Since the wire is in cylindrical shape then let r be the radius of the cross-section and h be the length of the wire then the volume of the wire is given by-
$ \Rightarrow $ V=$\pi {r^2}h$
Now since the diameter of the cross-section is decreased by $5\% $ so let the new Radius be R then,
We know that diameter is twice the radius so we can write $5\% $ of the diameter of cross section=$\dfrac{5}{{100}} \times 2r$
Since the diameter is decreased then the new diameter will be is equal to $2r - \dfrac{{5 \times 2r}}{{100}}$
On solving we get,
The new diameter=$2r - \dfrac{{10r}}{{100}} = \dfrac{{200r - 10r}}{{100}}$
New diameter=$\dfrac{{190r}}{{100}} = \dfrac{{19r}}{{10}}$
We know the new radius R =$\dfrac{{{\text{New diameter}}}}{2}$
On putting the value we get,
$ \Rightarrow {\text{R = }}\dfrac{{19r}}{{20}}$
Now let the new length be${h_1}$. Then the New volume will be=$\pi {{\text{R}}^2}{h_1}$
But according to Question, the volume will remain the same so we can write,
$ \Rightarrow \pi {r^2}h = \pi {{\text{R}}^2}{h_1}$
On putting given values we get,
$ \Rightarrow \pi {r^2}h = \pi {\left( {\dfrac{{19r}}{{20}}} \right)^2}{h_1}$
On simplifying we get,
$ \Rightarrow \pi {r^2}h = \pi \dfrac{{361{r^2}}}{{400}}{h_1}$
On cancelling the common terms we get,
$ \Rightarrow h = \dfrac{{361}}{{400}}{h_1}$
Then the new height is${h_1} = \dfrac{{400}}{{361}}h$
Now Increase in the length=new length-old length=${h_1} - h$
Increase length=$\dfrac{{400h}}{{361}} - h$
On solving we get,
Increase length=$\dfrac{{\left( {400 - 361} \right)h}}{{361}} = \dfrac{{39h}}{{361}}$
Then the percentage increase in length=$\dfrac{{{h_1} - h}}{h} \times 100$
On putting the values we get,
The percentage increase in length=$\dfrac{{39h}}{{391h}} \times 100$
On solving it we get,
The percentage increase in length=$\dfrac{{3900}}{{361}} = 10.8\% $
Answer- The length should be increased $10.8\% $ so that the volume remains the same.

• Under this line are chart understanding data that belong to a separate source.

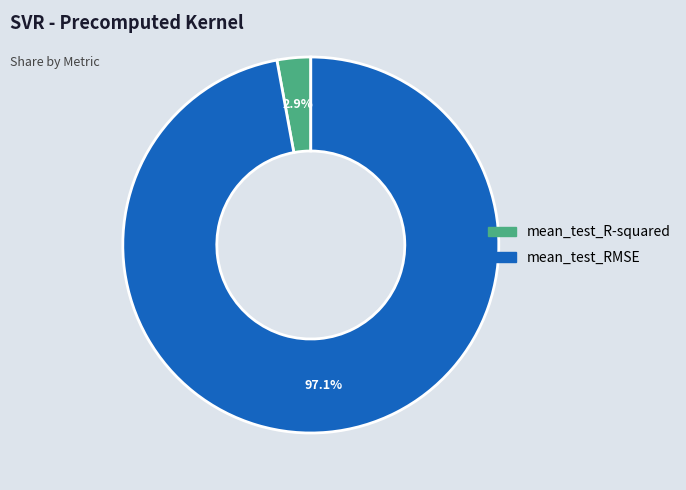

Count the number of slices in the pie.

2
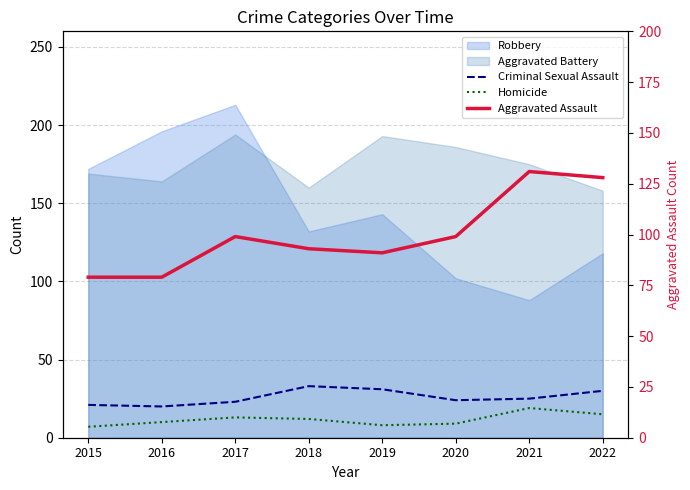

What is the sum of the Aggravated Assault values at 2018 and 2022?

221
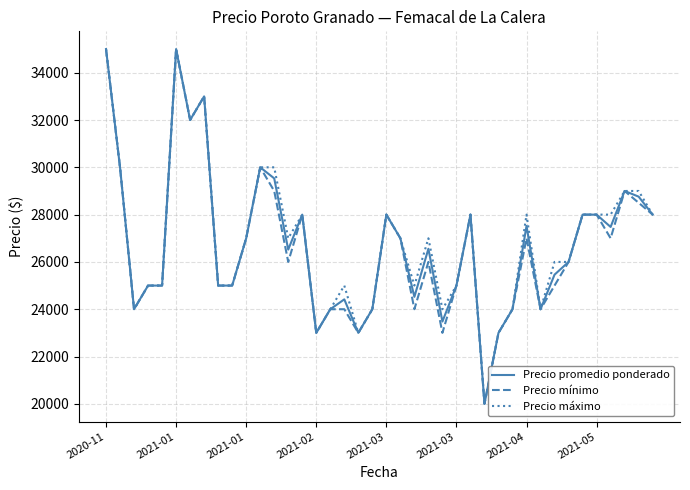

What is the maximum value for Precio máximo?

35000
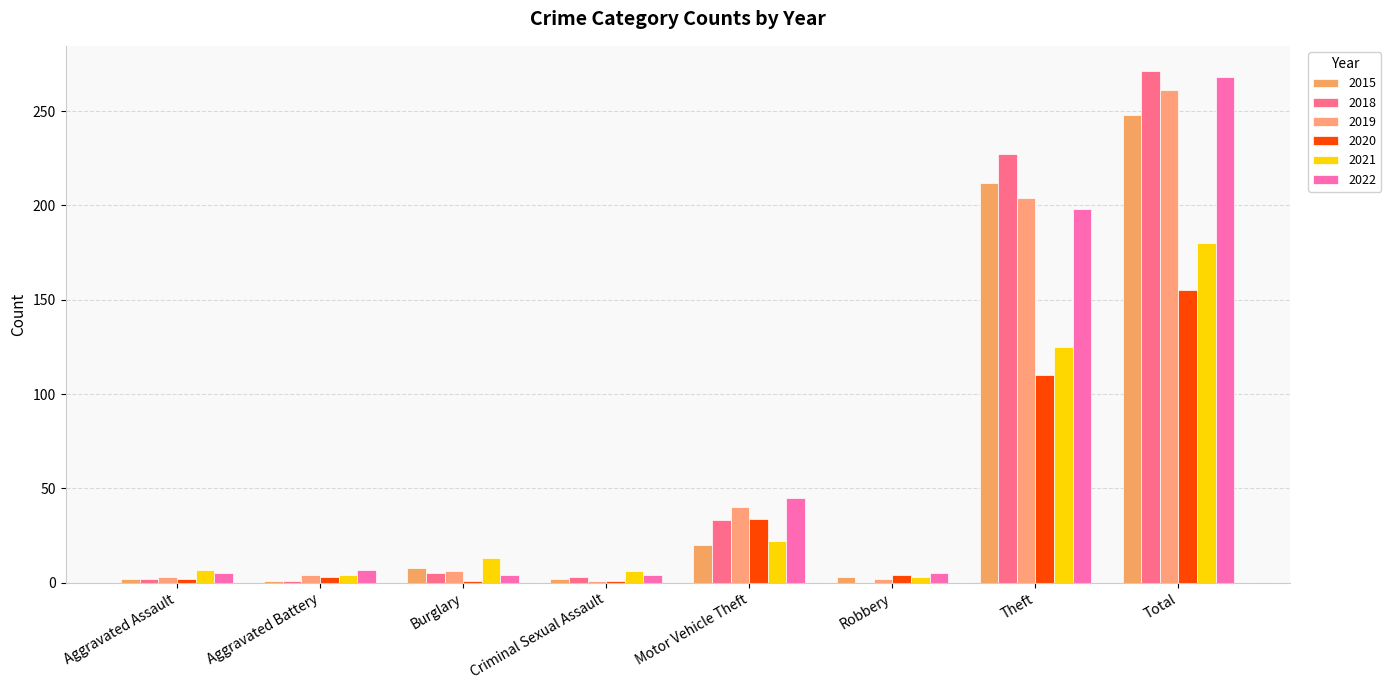

How many data points does each series have?

8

Note: Here the students may mistake the height obtained from the formula of volume to be the increase in the length but it is the new length obtained after increasing not the increase in the length. There is a small difference between both. It can be written as-
New length=old length+ increase in length
So from here the increase in length =new length-old length